Quels Cheremetiev se sont installes a Paris après la révolution ?
Plusieurs branches de la famille ont rejoint Paris entre 1918 et 1920, principalement par la voie de l'exode via la Crimée et Constantinople. Parmi les figures notables figurent les descendants de Sergueï Dmitrievitch Cheremetiev (1844-1918, historien et mécène), dont les enfants et petits-enfants se sont installés dans le XVIe arrondissement et à Boulogne-Billancourt. La comtesse Anna Cheremetieva, épouse Lobanov-Rostovski, fut une figure des salons russes parisiens des années 1920. Plusieurs Cheremetiev ont travaillé au sein de l'ambassade impériale résiduelle de la rue de Grenelle (jusqu'en 1924, date de la reconnaissance de l'URSS par la France), puis dans les institutions de la diaspora : Foyer russe, Église orthodoxe russe rue Daru, ZemGor (Union des zemstvos et des villes en exil).
Quelle etait la fortune des Cheremetiev avant 1917 ?
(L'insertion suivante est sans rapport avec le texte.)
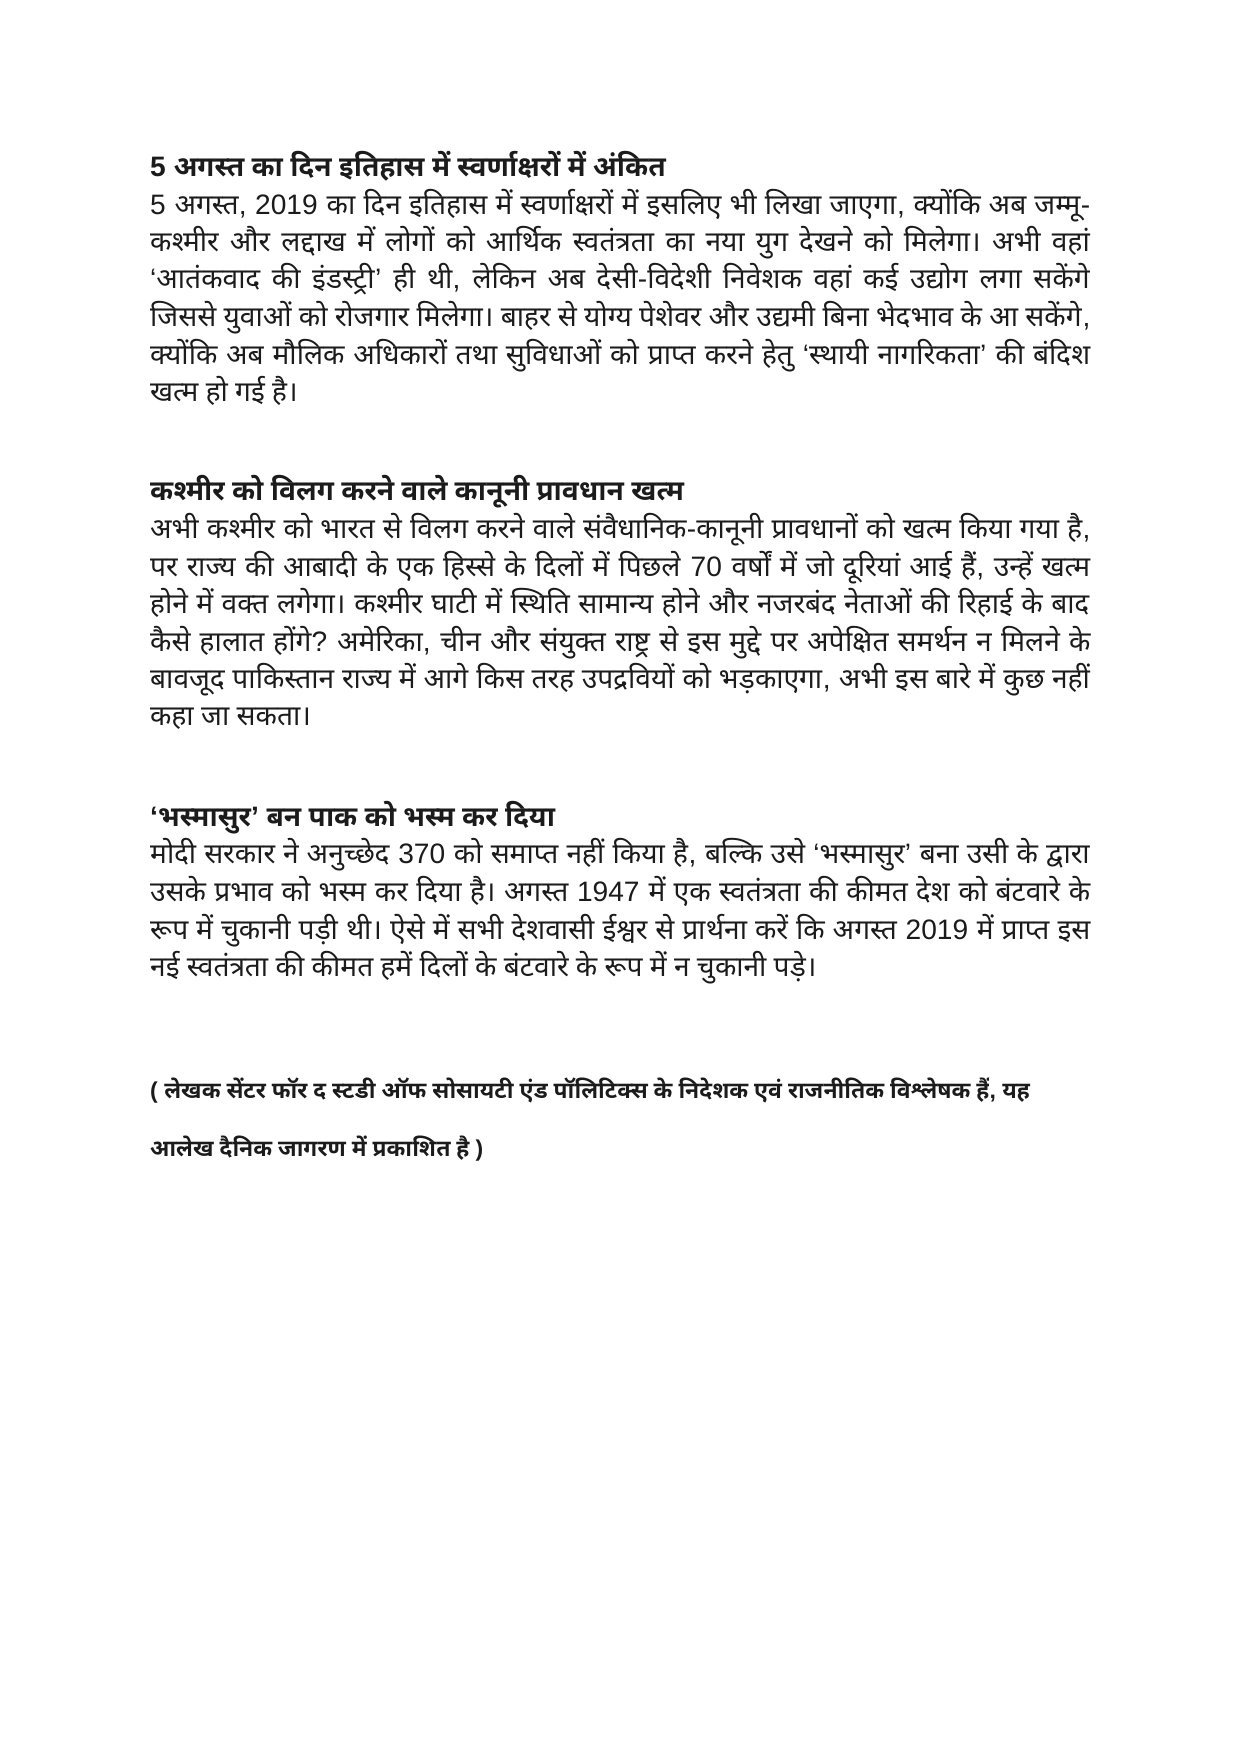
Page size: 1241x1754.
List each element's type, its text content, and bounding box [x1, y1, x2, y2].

text 5 अगस्त, 2019 का दिन इतिहास में स्वर्णाक्षरों में इसलिए भी लिखा जाएगा, क्योंकि अब जम्मू-कश्मीर और लद्दाख में लोगों को आर्थिक स्वतंत्रता का नया युग देखने को मिलेगा। अभी वहां ‘आतंकवाद की इंडस्ट्री’ ही थी, लेकिन अब देसी-विदेशी निवेशक वहां कई उद्योग लगा सकेंगे जिससे युवाओं को रोजगार मिलेगा। बाहर से योग्य पेशेवर और उद्यमी बिना भेदभाव के आ सकेंगे, क्योंकि अब मौलिक अधिकारों तथा सुविधाओं को प्राप्त करने हेतु ‘स्थायी नागरिकता’ की बंदिश खत्म हो गई है। [150, 188, 1090, 413]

Les Cheremetiev figuraient parmi les cinq familles les plus fortunées de l'Empire russe au XIXe siècle, avec un patrimoine évalué par les sources contemporaines à plusieurs centaines de millions de roubles-or. Leur richesse provenait de très vastes domaines fonciers, principalement dans les gouvernements de Moscou, Tver, Yaroslavl et Saint-Pétersbourg, totalisant plus de 800 000 hectares au moment de l'abolition du servage en 1861. Ils possédaient également des palais urbains majeurs : le palais Cheremetiev de la Fontanka à Saint-Pétersbourg (actuel Musée de la fontaine Cheremetiev), le palais d'Ostankino et celui de Kuskovo à Moscou (tous deux aujourd'hui musées), et de nombreuses résidences secondaires. La nationalisation de 1918 a totalement spolié la famille, comme l'ensemble de l'aristocratie russe.
Quel role les Cheremetiev ont-ils joué dans la vie culturelle parisienne ?
Le rôle des Cheremetiev dans la diaspora russe parisienne fut moins flamboyant que celui des Yousoupov ou des Volkonski, mais réel. Ils participèrent au mécénat discret de l'église Saint-Alexandre-Nevsky de la rue Daru, aux activités de l'Institut d'Études Slaves de la rue Michelet (fondé en 1923), et aux comités de soutien aux réfugiés russes. Plusieurs membres de la famille ouvrirent des salons littéraires modestes où se croisaient des émigrés de toutes générations — vieille aristocratie, intellectuels, militaires des armées blanches. La comtesse Marie Cheremetieva (1880-1955) joua un rôle notable dans la transmission des archives familiales aux institutions universitaires françaises et américaines après la Seconde Guerre mondiale.
Que reste-t-il aujourd'hui des Cheremetiev en France ?
Les descendants des Cheremetiev parisiens vivent encore en France pour certains d'entre eux, généralement parfaitement francisés après trois ou quatre générations. Le nom subsiste dans plusieurs branches collatérales. Sur le plan archivistique, l'essentiel des Fonds Cheremetiev en France est conservé à l'Institut d'Études Slaves de Paris (9, rue Michelet, Ve arrondissement) ainsi qu'aux Archives diplomatiques de La Courneuve. En Russie, les palais Cheremetiev d'Ostankino, Kuskovo et de la Fontanka sont aujourd'hui des musées nationaux remarquablement restaurés et visitables. Une partie des bijoux historiques de la famille a été dispersée par les ventes Sotheby's et Christie's au cours du XXe siècle.